--- Work required ---
From the top of the entries, reproduce each line exactly, stopping after the line that contains "output wire q". Omit pictures.

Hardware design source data

************

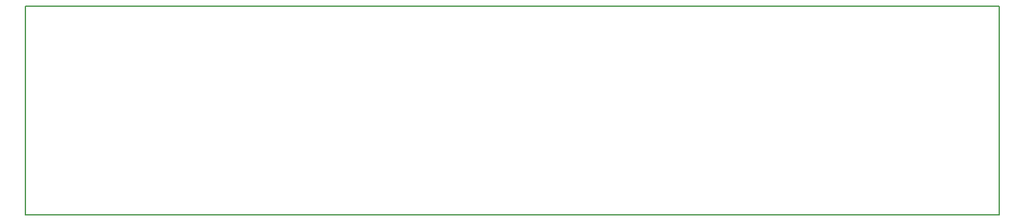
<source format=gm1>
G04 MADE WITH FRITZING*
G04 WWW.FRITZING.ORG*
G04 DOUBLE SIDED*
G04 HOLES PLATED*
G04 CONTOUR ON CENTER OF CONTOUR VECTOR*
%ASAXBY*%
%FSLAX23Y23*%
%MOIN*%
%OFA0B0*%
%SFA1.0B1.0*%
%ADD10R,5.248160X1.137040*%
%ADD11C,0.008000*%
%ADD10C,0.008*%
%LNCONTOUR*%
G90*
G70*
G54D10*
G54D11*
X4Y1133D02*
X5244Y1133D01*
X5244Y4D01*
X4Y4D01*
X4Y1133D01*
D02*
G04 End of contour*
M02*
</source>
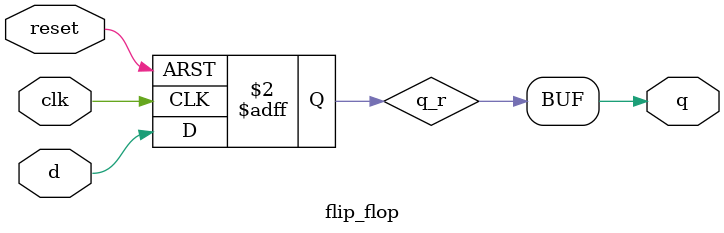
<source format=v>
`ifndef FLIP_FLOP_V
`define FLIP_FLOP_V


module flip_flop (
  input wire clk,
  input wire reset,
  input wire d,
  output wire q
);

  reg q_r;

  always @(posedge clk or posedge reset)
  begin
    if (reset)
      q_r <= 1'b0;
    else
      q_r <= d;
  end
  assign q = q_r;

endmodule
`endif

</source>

************

--- Task output ---
<source format=gm1>
G04 MADE WITH FRITZING*
G04 WWW.FRITZING.ORG*
G04 DOUBLE SIDED*
G04 HOLES PLATED*
G04 CONTOUR ON CENTER OF CONTOUR VECTOR*
%ASAXBY*%
%FSLAX23Y23*%
%MOIN*%
%OFA0B0*%
%SFA1.0B1.0*%
%ADD10R,5.248160X1.137040*%
%ADD11C,0.008000*%
%ADD10C,0.008*%
%LNCONTOUR*%
G90*
G70*
G54D10*
G54D11*
X4Y1133D02*
X5244Y1133D01*
X5244Y4D01*
X4Y4D01*
X4Y1133D01*
D02*
G04 End of contour*
M02*
</source>
<source format=v>
`ifndef FLIP_FLOP_V
`define FLIP_FLOP_V


module flip_flop (
  input wire clk,
  input wire reset,
  input wire d,
  output wire q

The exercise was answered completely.